Data shown Block Start
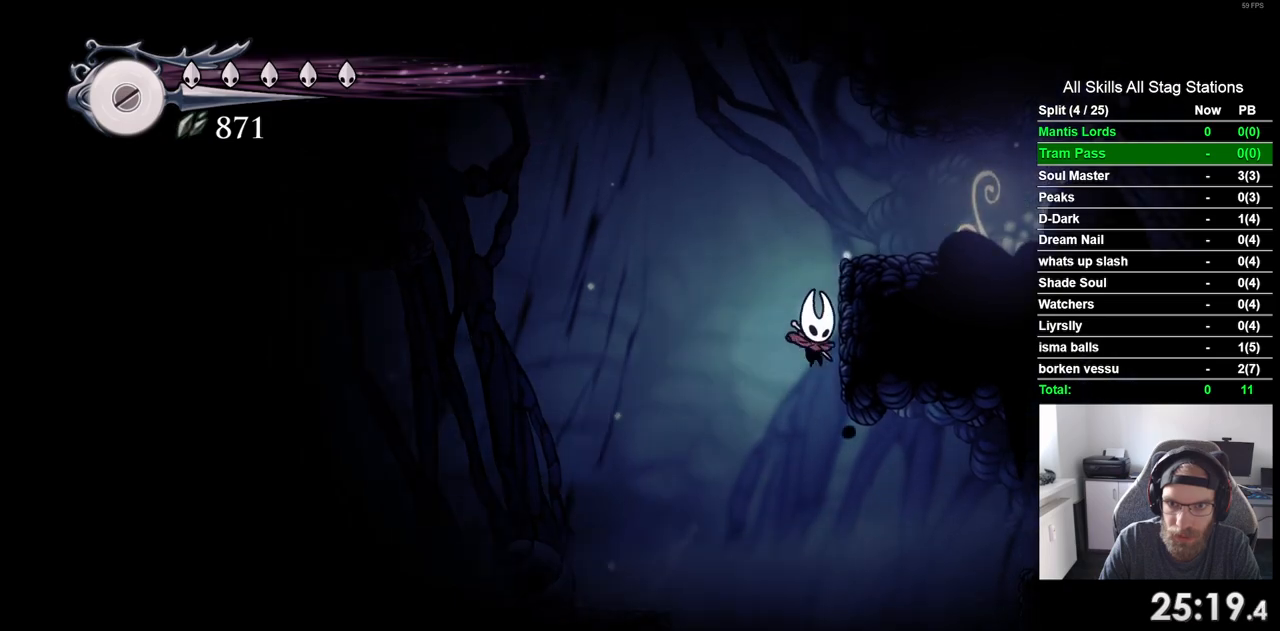
Gameplay with a controller (PlayStation layout); each line is a JSON object with the inputs held at the frame after it. "events" lists button and stick changes between this image and that frame as [ms after this image, input, new state], when the widget could be followed in between. Not read: L3 R3.
{"buttons": ["CROSS", "DPAD_LEFT"], "left_stick": "center", "right_stick": "center", "events": [[50, "CROSS", "up"], [117, "CROSS", "down"], [167, "DPAD_RIGHT", "up"], [233, "DPAD_LEFT", "down"]]}
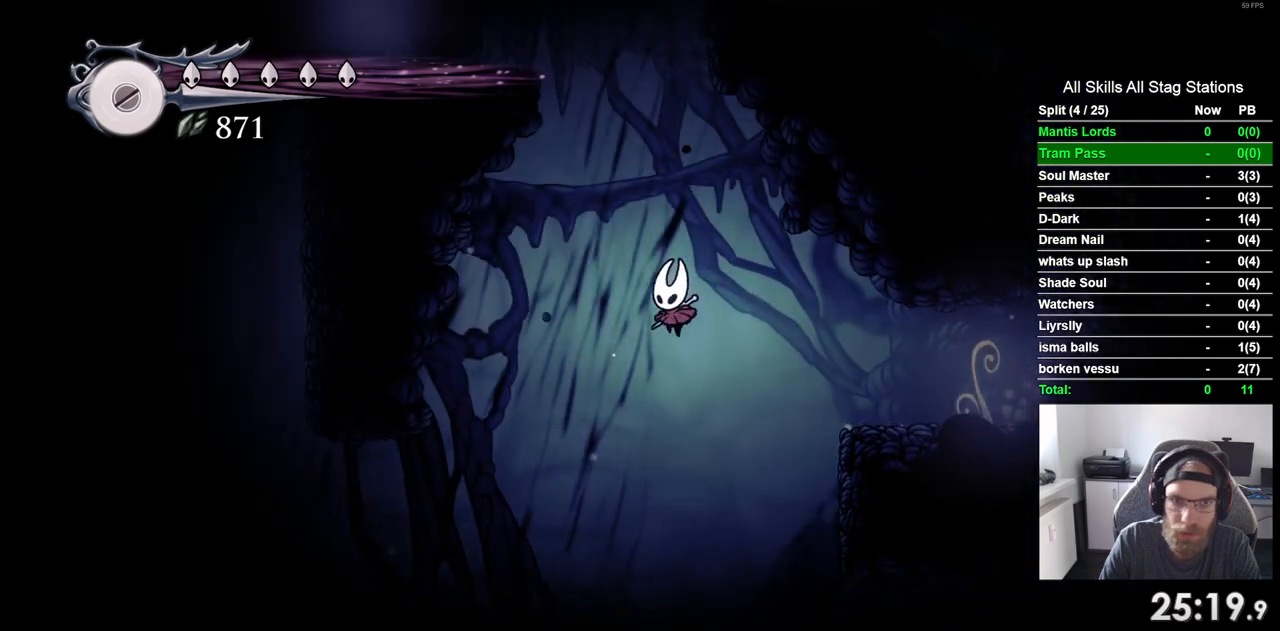
{"buttons": ["CROSS", "DPAD_RIGHT"], "left_stick": "center", "right_stick": "center", "events": [[83, "R2", "down"], [150, "CROSS", "up"], [317, "R2", "up"], [333, "DPAD_UP", "down"], [350, "DPAD_LEFT", "up"], [400, "DPAD_UP", "up"], [417, "CROSS", "down"], [417, "DPAD_RIGHT", "down"]]}
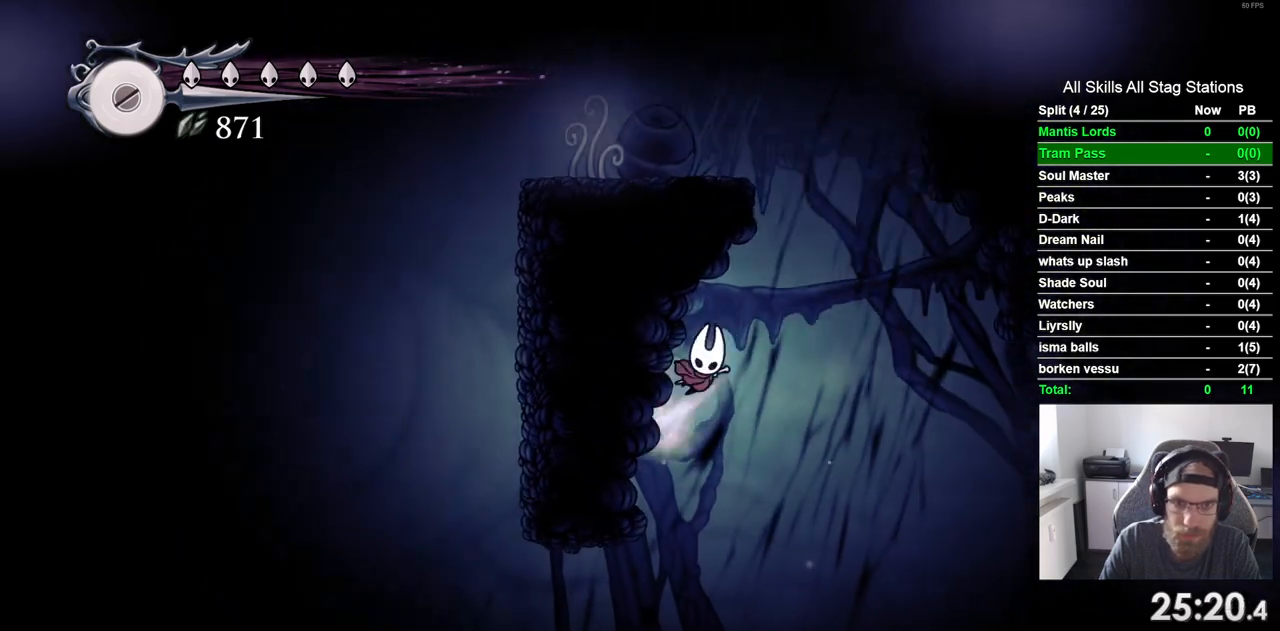
{"buttons": ["CROSS", "DPAD_LEFT"], "left_stick": "center", "right_stick": "center", "events": [[233, "DPAD_LEFT", "down"], [350, "DPAD_RIGHT", "up"]]}
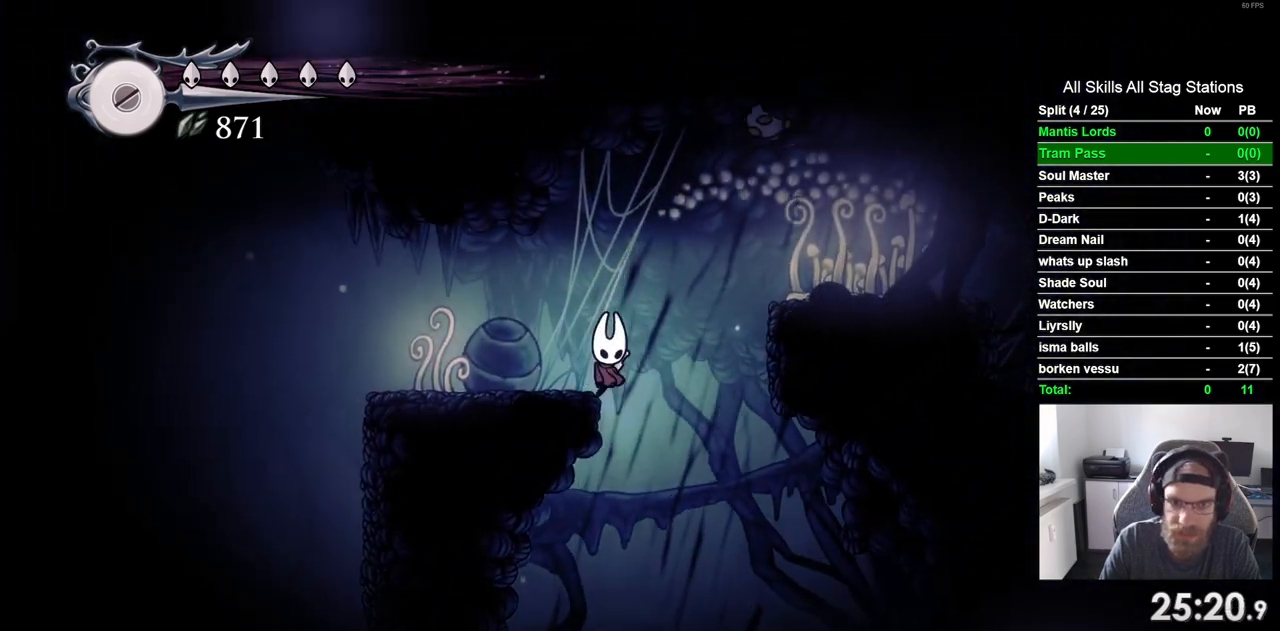
{"buttons": ["CROSS", "DPAD_LEFT"], "left_stick": "center", "right_stick": "center", "events": []}
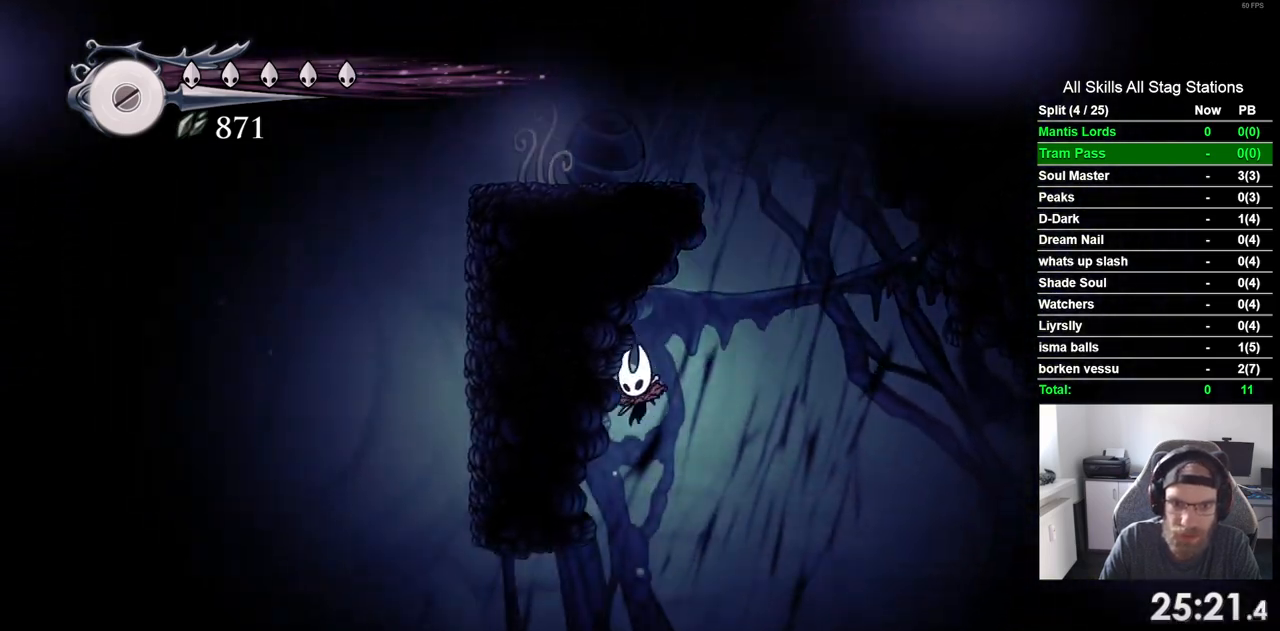
{"buttons": ["DPAD_RIGHT"], "left_stick": "center", "right_stick": "center", "events": [[133, "DPAD_LEFT", "up"], [183, "DPAD_RIGHT", "down"], [483, "CROSS", "up"]]}
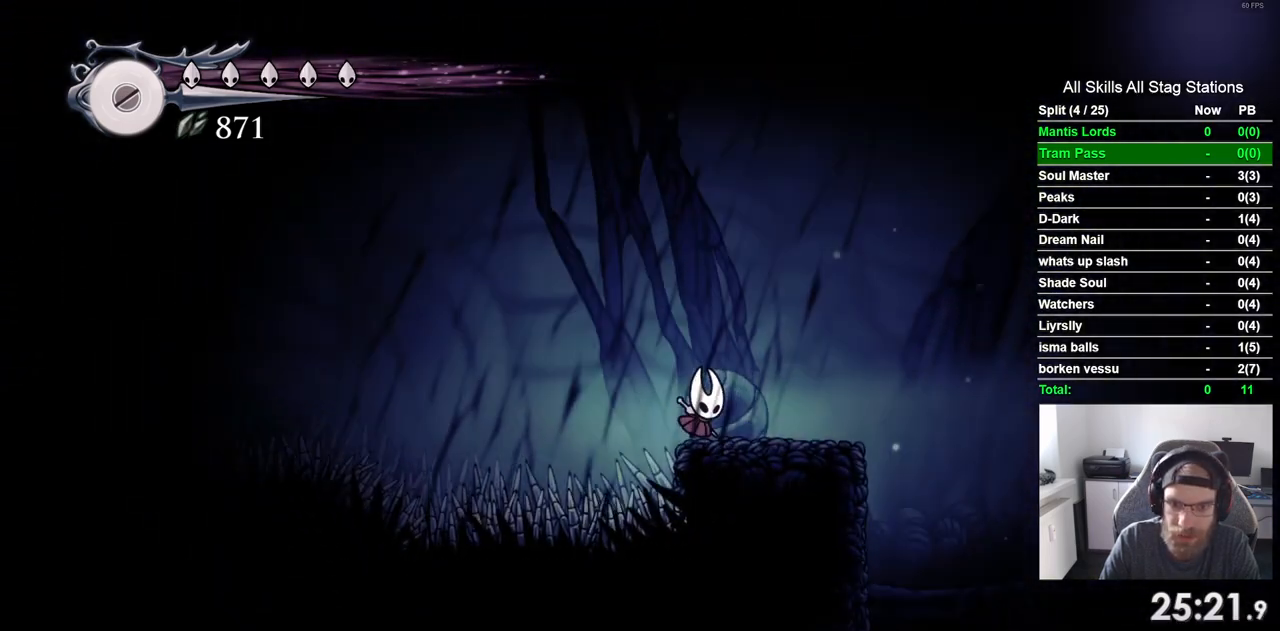
{"buttons": ["DPAD_RIGHT"], "left_stick": "center", "right_stick": "center", "events": []}
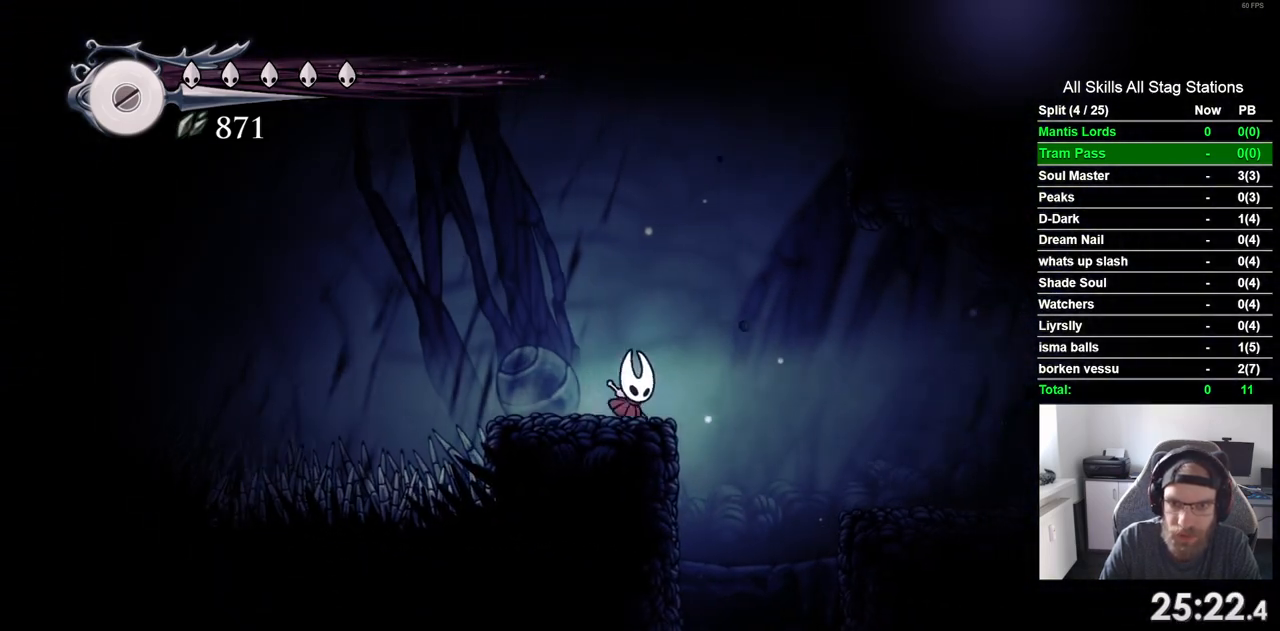
{"buttons": ["CROSS", "DPAD_RIGHT"], "left_stick": "center", "right_stick": "center", "events": [[83, "CROSS", "down"]]}
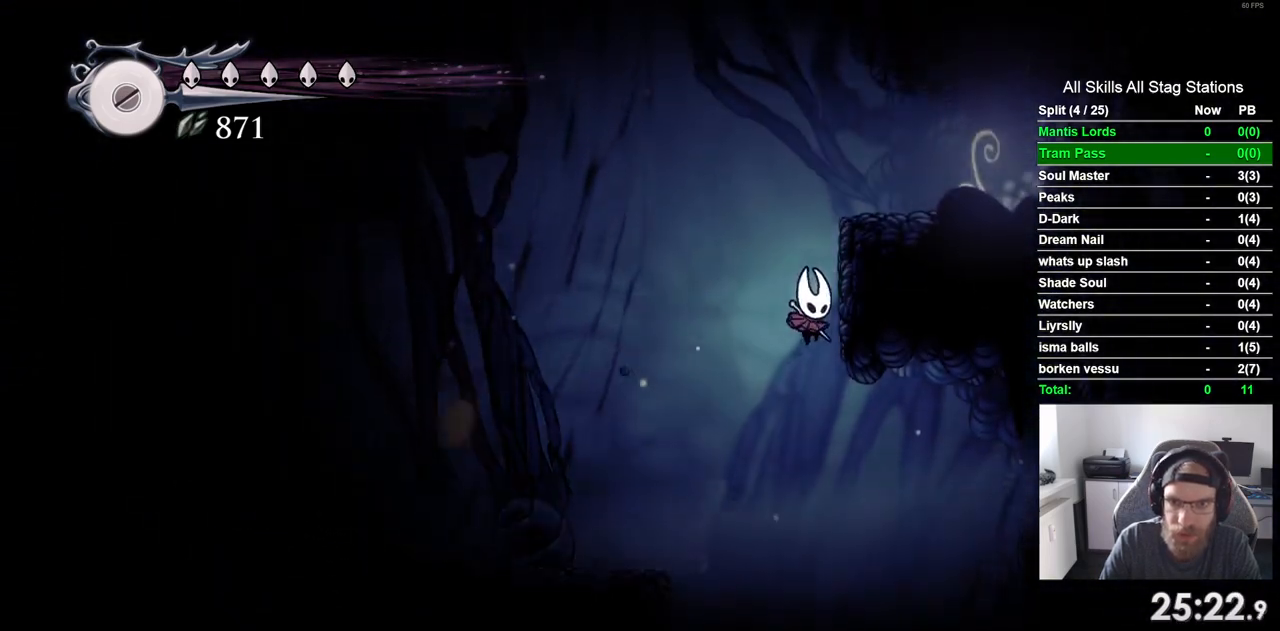
{"buttons": ["DPAD_RIGHT"], "left_stick": "center", "right_stick": "center", "events": [[400, "CROSS", "up"]]}
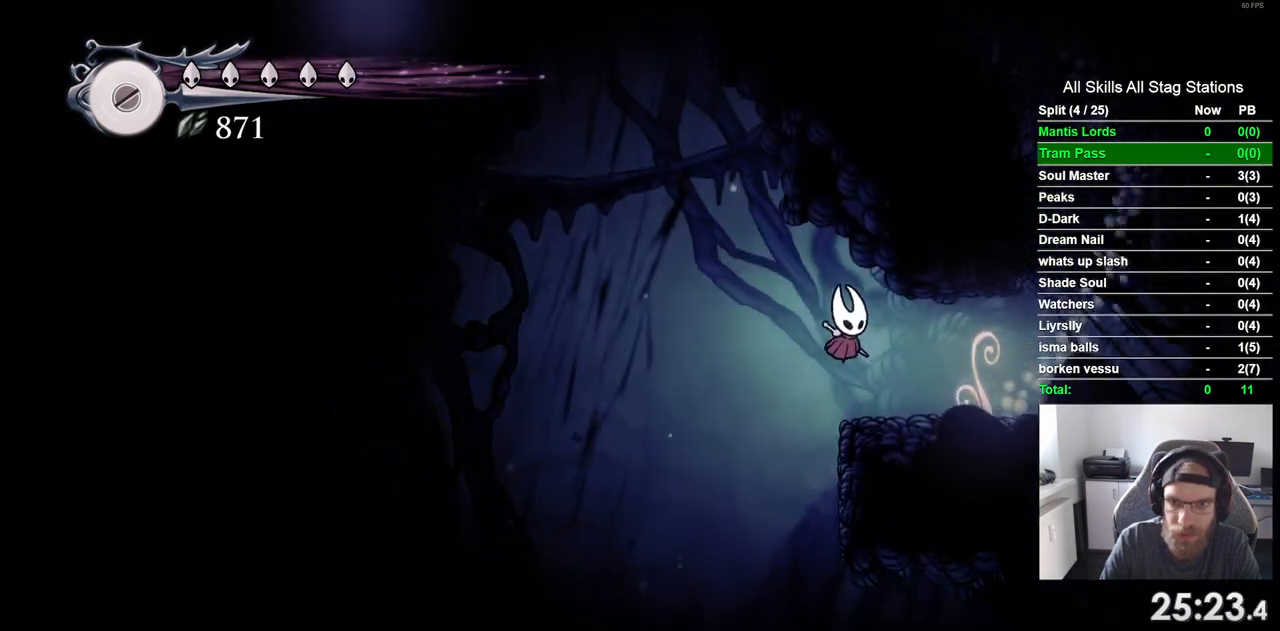
{"buttons": ["DPAD_LEFT"], "left_stick": "center", "right_stick": "center", "events": [[67, "DPAD_LEFT", "down"], [67, "DPAD_RIGHT", "up"]]}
Data shown Block End
_Exercise aim_. From the first line to the last, repeat the records above exactly, leaving out the pictures.

_Solved problem_.
Gameplay with a controller (PlayStation layout); each line is a JSON object with the inputs held at the frame after it. "events" lists button and stick changes between this image and that frame as [ms after this image, input, new state], when the widget could be followed in between. Not read: L3 R3.
{"buttons": ["CROSS", "DPAD_LEFT"], "left_stick": "center", "right_stick": "center", "events": [[50, "CROSS", "up"], [117, "CROSS", "down"], [167, "DPAD_RIGHT", "up"], [233, "DPAD_LEFT", "down"]]}
{"buttons": ["CROSS", "DPAD_RIGHT"], "left_stick": "center", "right_stick": "center", "events": [[83, "R2", "down"], [150, "CROSS", "up"], [317, "R2", "up"], [333, "DPAD_UP", "down"], [350, "DPAD_LEFT", "up"], [400, "DPAD_UP", "up"], [417, "CROSS", "down"], [417, "DPAD_RIGHT", "down"]]}
{"buttons": ["CROSS", "DPAD_LEFT"], "left_stick": "center", "right_stick": "center", "events": [[233, "DPAD_LEFT", "down"], [350, "DPAD_RIGHT", "up"]]}
{"buttons": ["CROSS", "DPAD_LEFT"], "left_stick": "center", "right_stick": "center", "events": []}
{"buttons": ["DPAD_RIGHT"], "left_stick": "center", "right_stick": "center", "events": [[133, "DPAD_LEFT", "up"], [183, "DPAD_RIGHT", "down"], [483, "CROSS", "up"]]}
{"buttons": ["DPAD_RIGHT"], "left_stick": "center", "right_stick": "center", "events": []}
{"buttons": ["CROSS", "DPAD_RIGHT"], "left_stick": "center", "right_stick": "center", "events": [[83, "CROSS", "down"]]}
{"buttons": ["DPAD_RIGHT"], "left_stick": "center", "right_stick": "center", "events": [[400, "CROSS", "up"]]}
{"buttons": ["DPAD_LEFT"], "left_stick": "center", "right_stick": "center", "events": [[67, "DPAD_LEFT", "down"], [67, "DPAD_RIGHT", "up"]]}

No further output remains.